This is the first in a month-long series of reports called "Making Ends Meet" about how families are coping with the tough economy, unemployment and smaller retirement accounts.


The grass is always greener, the saying goes, but not at the Sobolik home. Ed and Avril Sobolik are both out of work, and life here on Sugar Road is anything but sweet, reports CBS News Correspondent Anthony Mason.

"Never in a million years," Ed Sobolik says, did he ever think they'd be in this position together.

He was laid off from his job as a mold maker for a lock company in 2001. He'll be 65 soon. The truth is there isn't much call for workers with his skills anymore.

Avril Sobolik was a corporate librarian.

When the budget to her department was cut, "There went my job," she says.

She's been unemployed for nearly two years.

Just opening the mail these days can be unnerving. The Soboliks have deferred payment on their kids' college loans. And many of the bills, which don't stop coming, are not getting paid.

"Some days I open them, some days, I don't," says Avril Sobolik. "Cause if you can't pay them, why bother to open them."

Statistics aren't kept on out of work couples, but the Soboliks are hardly alone. Nearly 60 percent of American families now depend on two paychecks.

And when both spouses are on the unemployment line, it has twice the impact.

"Not to mention the kind of rejection you feel when you get laid off and have nobody else to kind of boost your self esteem, saying, 'You're doing okay,'" says Kim Cameron, a professor at the University of Michigan Business School. "Both spouses are feeling not OK."

Ed Sobolik agrees that there is no benefit to being unemployed together.

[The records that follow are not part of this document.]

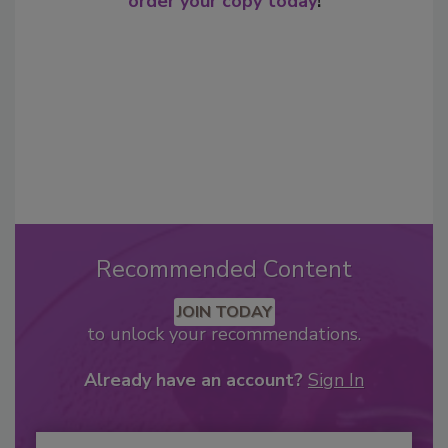
order your copy today
!
Recommended Content
JOIN TODAY
to unlock your recommendations.
Already have an account?
Sign In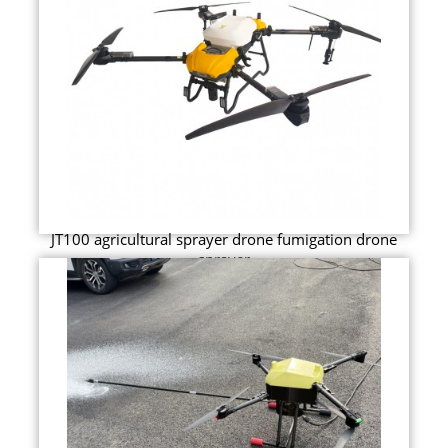
JT100 agricultural sprayer drone fumigation drone
sprayer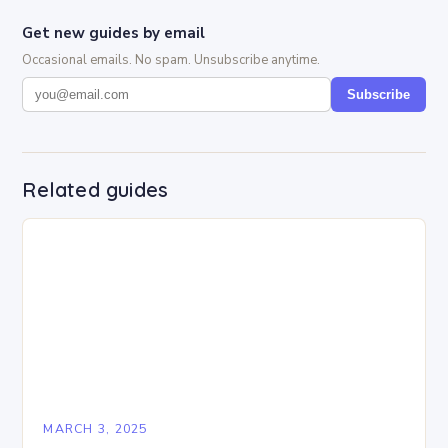
Get new guides by email
Occasional emails. No spam. Unsubscribe anytime.
Subscribe
Related guides
MARCH 3, 2025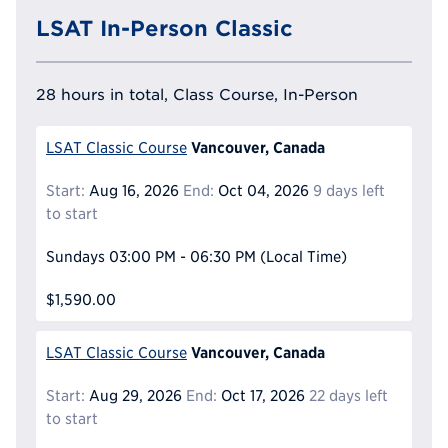
LSAT In-Person Classic
28 hours in total, Class Course, In-Person
Vancouver, Canada
LSAT Classic Course
Start:
Aug 16, 2026
End:
Oct 04, 2026
9 days left
to start
Sundays
03:00 PM - 06:30 PM
(Local Time)
$1,590.00
Vancouver, Canada
LSAT Classic Course
Start:
Aug 29, 2026
End:
Oct 17, 2026
22 days left
to start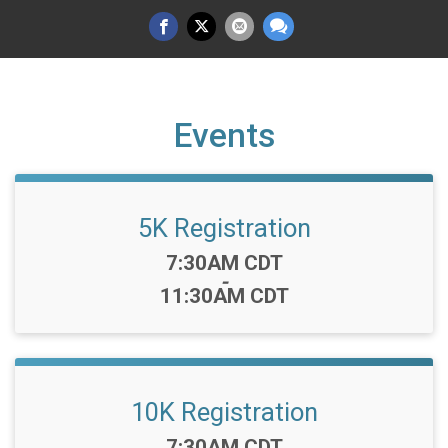
Events
5K Registration
Time:
7:30AM CDT
-
11:30AM CDT
10K Registration
Time:
7:30AM CDT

"There's a thing called just too much togetherness," he says.

Ed Sobolik is open to a career change, and he's even applied for work as a groundskeeper at the local country club. He was rejected.

So, the Soboliks continue to live on savings.

He's already gone through 80 percent of his individual retirement account, while his wife has started to sell some of her stock.

"And when that all goes, I don't know, we could be out there with a cup," she says.

The lesson she's learned painfully is to plan better.

"So that if this kind of situation happens we're less desperate," says Avril Sobolik.

While not quite desperate yet, they are getting close, she says.

The Soboliks are a stark reminder that for more and more American families, a weak economy can mean double jeopardy.